Financial Times Editorial Comment: Medical miracle
Copyright The Financial Times Limited 2009
Published: December 9 2009 20:03 | Last updated: December 9 2009 20:03
http://www.ft.com/cms/s/0/87715ed2-e4fc-11de-9a25-00144feab49a.html
Prospects that the Senate will pass a bill to reform US healthcare brightened this week, as a possible compromise emerged over the “public option”. If the Senate can push this new measure through, as it should, Democrats in the House of Representatives must choke down their reservations and go along. Healthcare reform can then reach the president’s desk.
Advocates of the public option want a public health insurance scheme to compete with private plans. Conservative Democrats, as well as Republicans, have resisted the idea – and every non-Republican vote in the Senate will be needed to get a bill passed. The main goal of reform, affordable health insurance for (nearly) all Americans, can be achieved without the public option. Making this hostage to a divisive and inessential provision was a mistake.
The Senate compromise is an answer so obvious that one wonders why it was not on the table already. It would create a new national insurance plan modelled on the scheme offered to federal workers. Private non-profit firms would offer insurance, overseen by the agency that supervises the private plans in the Federal Employees Health Benefits Programme.
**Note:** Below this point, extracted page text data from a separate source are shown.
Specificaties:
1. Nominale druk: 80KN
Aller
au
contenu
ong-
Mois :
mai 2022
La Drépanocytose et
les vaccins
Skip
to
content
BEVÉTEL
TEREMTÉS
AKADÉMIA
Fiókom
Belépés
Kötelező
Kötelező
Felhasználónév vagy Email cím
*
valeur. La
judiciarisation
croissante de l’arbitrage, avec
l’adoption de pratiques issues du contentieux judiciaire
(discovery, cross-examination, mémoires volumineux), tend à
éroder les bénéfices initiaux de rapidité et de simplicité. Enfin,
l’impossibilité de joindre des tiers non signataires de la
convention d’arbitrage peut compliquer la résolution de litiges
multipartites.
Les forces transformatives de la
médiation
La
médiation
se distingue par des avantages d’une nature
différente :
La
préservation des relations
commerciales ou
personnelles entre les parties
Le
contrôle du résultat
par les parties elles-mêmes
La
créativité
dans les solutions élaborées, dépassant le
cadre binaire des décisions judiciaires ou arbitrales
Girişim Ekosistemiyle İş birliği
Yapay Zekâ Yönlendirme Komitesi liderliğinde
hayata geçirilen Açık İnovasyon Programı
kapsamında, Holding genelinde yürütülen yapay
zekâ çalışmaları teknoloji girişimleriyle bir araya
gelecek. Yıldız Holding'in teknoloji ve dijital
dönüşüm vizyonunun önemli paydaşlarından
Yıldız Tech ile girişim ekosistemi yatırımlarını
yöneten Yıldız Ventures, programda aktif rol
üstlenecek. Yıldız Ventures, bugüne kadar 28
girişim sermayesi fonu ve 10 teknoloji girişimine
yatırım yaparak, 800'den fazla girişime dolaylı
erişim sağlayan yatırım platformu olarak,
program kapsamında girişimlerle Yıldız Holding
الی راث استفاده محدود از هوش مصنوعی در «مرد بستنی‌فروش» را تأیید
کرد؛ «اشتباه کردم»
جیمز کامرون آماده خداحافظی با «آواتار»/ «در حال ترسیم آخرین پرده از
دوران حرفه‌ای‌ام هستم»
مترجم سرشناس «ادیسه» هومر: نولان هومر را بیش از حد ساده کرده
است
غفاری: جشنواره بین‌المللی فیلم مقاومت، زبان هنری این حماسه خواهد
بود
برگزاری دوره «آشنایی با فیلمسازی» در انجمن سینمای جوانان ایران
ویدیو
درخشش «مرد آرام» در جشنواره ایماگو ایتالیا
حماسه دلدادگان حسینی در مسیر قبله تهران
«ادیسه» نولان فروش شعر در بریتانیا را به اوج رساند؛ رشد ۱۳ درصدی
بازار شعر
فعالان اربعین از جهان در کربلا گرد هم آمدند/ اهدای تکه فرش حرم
In reality, this would add little to earlier proposals. They allowed for regulated private plans, with no exclusions for existing illnesses, in an insurance exchange. It is a question of marketing. Conservative Democrats can go along with the compromise because the plans will be all private. Liberal Democrats can too, because the scheme looks public. Honour is satisfied.
In the Senate, encouraging signals are coming from both sides. Democrats in the House, though, are more committed to a “robust” public option – which this is not. One called it a “whitewash . . . not even reminiscent” of a public option. But the compromise puts them in a difficult position. Would they risk sinking the entire push because they oppose a plan as good as the one available to government workers? That looks indefensible.
There are other sticking points. To sweeten the deal for liberals, the compromise includes an expansion of Medicare – the programme for the elderly, which liberals have long sought to enlarge – to those aged 55 and over. That could strain the budget: Medicare is already insolvent on a long-term basis. Also, it will alarm many healthcare constituencies: Medicare pays suppliers less than private plans. But the main thing is that the public option impasse may have been broken. Prospects for this badly needed reform are looking better.